Task item: Please begin at the line that has "この商品をサイトでみる" and stop at the end of the material, giving those lines again with "Ski" swapped for "Snowboard" and everything else unchanged. Leave the pictures out of your answer.

Records from a collection:
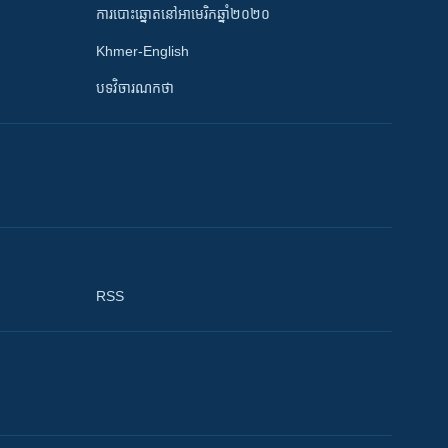
ការបោះឆ្នោតនៅអាមេរិកឆ្នាំ២០២០
Khmer-English
បទវិចារណកថា
RSS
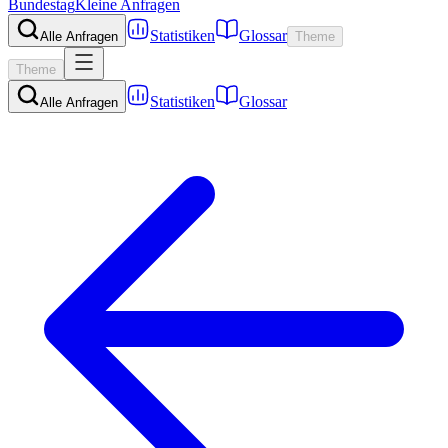
Bundestag
Kleine Anfragen
Statistiken
Glossar
Alle Anfragen
Theme
Theme
Statistiken
Glossar
Alle Anfragen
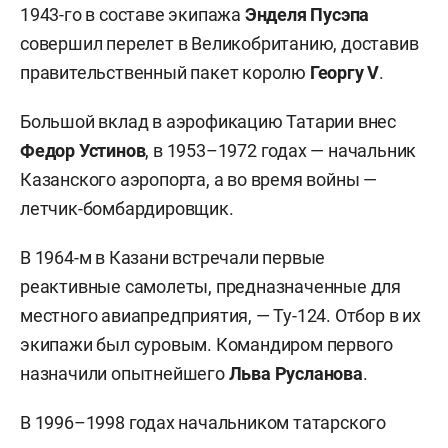
1943-го в составе экипажа
Энделя Пусэпа
совершил перелет в Великобританию, доставив
правительственный пакет королю
Георгу
V
.
Большой вклад в аэрофикацию Татарии внес
Федор Устинов
, в 1953–1972 годах — начальник
Казанского аэропорта, а во время войны —
летчик-бомбардировщик.
В 1964-м в Казани встречали первые
реактивные самолеты, предназначенные для
местного авиапредприятия, — Ту-124. Отбор в их
экипажи был суровым. Командиром первого
назначили опытнейшего
Льва Русланова
.
В 1996–1998 годах начальником татарского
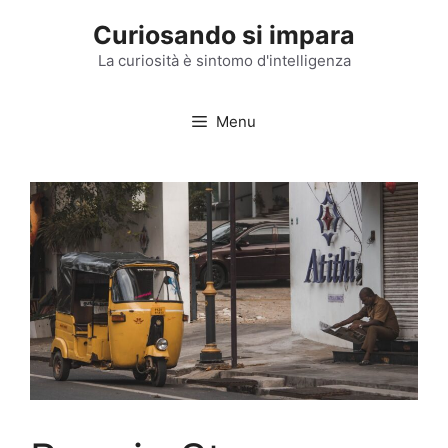
Vai
Curiosando si impara
al
contenuto
La curiosità è sintomo d'intelligenza
Menu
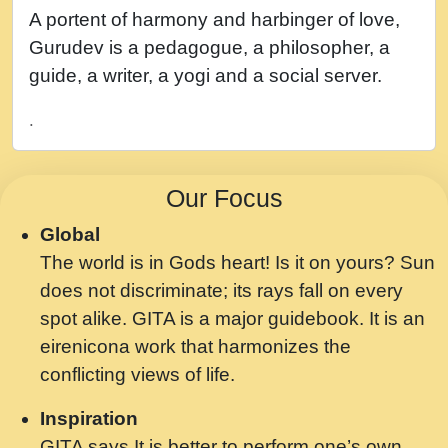
नह भरस रह लडडल... अपन खट करम क !!!! मह दद
A portent of harmony and harbinger of love,
सहर चरण क .....mp3
Gurudev is a pedagogue, a philosopher, a
बगड नसब कसन सवर तर बगर Shri ravinandan
guide, a writer, a yogi and a social server.
shastri ji maharaj.mp3
.
भजन - उठ नींद से अखियां खोल ज़रा.mp3
भजन - चाहे राम हो, चाहे श्याम हो - Bhajan -
Our Focus
Chahe Ram Ho Chahe Shyam Ho.mp3
Global
मझ अपन जवन बनन न आय, रठ हर क मनन न आय
The world is in Gods heart! Is it on yours? Sun
Shri ravinandan shastri ji maharaj.mp3
does not discriminate; its rays fall on every
मन अशांत मंत्र जाप - गीता प्रेरणा -Swami
spot alike. GITA is a major guidebook. It is an
Gyananand Ji Maharaj.mp3
eirenicona work that harmonizes the
मन बध लय परम वल कगन Special Shyam
conflicting views of life.
Bhajan Ram Gopal Shastri Ji
Inspiration
Saawariya.mp3
GITA says It is better to perform one’s own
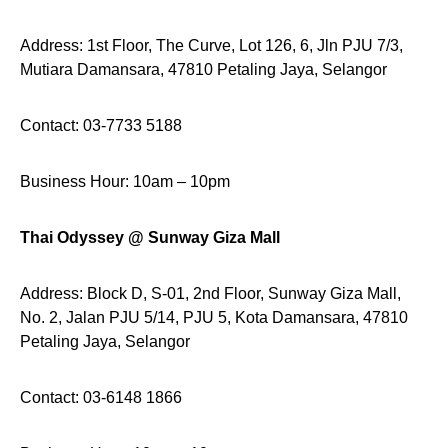
Address: 1st Floor, The Curve, Lot 126, 6, Jln PJU 7/3,
Mutiara Damansara, 47810 Petaling Jaya, Selangor
Contact: 03-7733 5188
Business Hour: 10am – 10pm
Thai Odyssey @ Sunway Giza Mall
Address: Block D, S-01, 2nd Floor, Sunway Giza Mall,
No. 2, Jalan PJU 5/14, PJU 5, Kota Damansara, 47810
Petaling Jaya, Selangor
Contact: 03-6148 1866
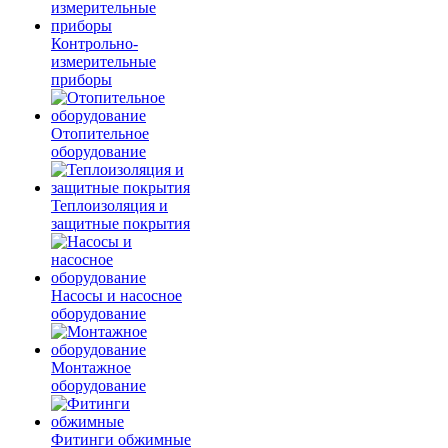
Контрольно-
измерительные
приборы
Отопительное
оборудование
Теплоизоляция и
защитные покрытия
Насосы и насосное
оборудование
Монтажное
оборудование
Фитинги обжимные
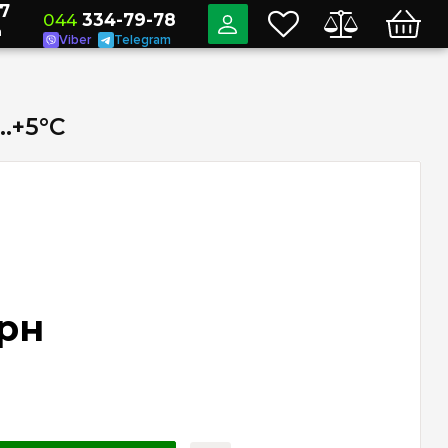
7
044
334-79-78
a
Viber
Telegram
…+5°C
рн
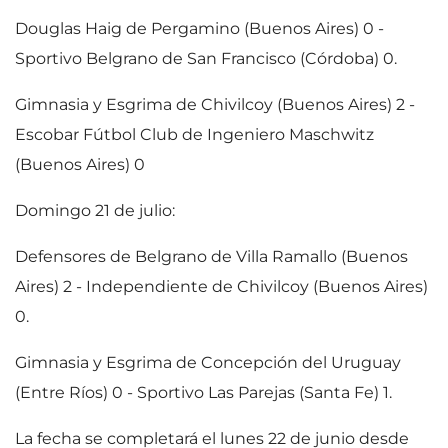
Douglas Haig de Pergamino (Buenos Aires) 0 -
Sportivo Belgrano de San Francisco (Córdoba) 0.
Gimnasia y Esgrima de Chivilcoy (Buenos Aires) 2 -
Escobar Fútbol Club de Ingeniero Maschwitz
(Buenos Aires) 0
Domingo 21 de julio:
Defensores de Belgrano de Villa Ramallo (Buenos
Aires) 2 - Independiente de Chivilcoy (Buenos Aires)
0.
Gimnasia y Esgrima de Concepción del Uruguay
(Entre Ríos) 0 - Sportivo Las Parejas (Santa Fe) 1.
La fecha se completará el lunes 22 de junio desde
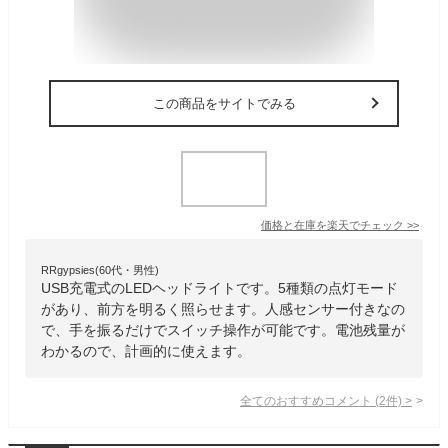
この商品をサイトでみる
価格と在庫を
楽天
でチェック
>>
RRgypsies(60代・男性)
USB充電式のLEDヘッドライトです。5種類の点灯モード
があり、前方を明るく照らせます。人感センサー付きなの
で、手を振るだけでスイッチ操作が可能です。電池残量が
わかるので、計画的に使えます。
全てのおすすめコメント
(
2
件)
>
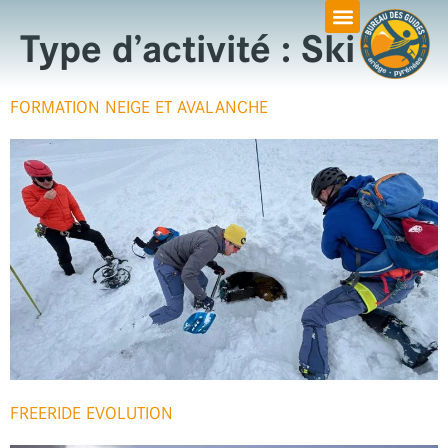
Type d’activité :
Ski
FORMATION NEIGE ET AVALANCHE
FREERIDE EVOLUTION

Exercise response:
この商品をサイトでみる
価格と在庫を
楽天
でチェック
>>
RRgypsies(60代・男性)
USB充電式のLEDヘッドライトです。5種類の点灯モード
があり、前方を明るく照らせます。人感センサー付きなの
で、手を振るだけでスイッチ操作が可能です。電池残量が
わかるので、計画的に使えます。
全てのおすすめコメント
(
2
件)
>
Type d’activité :
Snowboard
FORMATION NEIGE ET AVALANCHE
FREERIDE EVOLUTION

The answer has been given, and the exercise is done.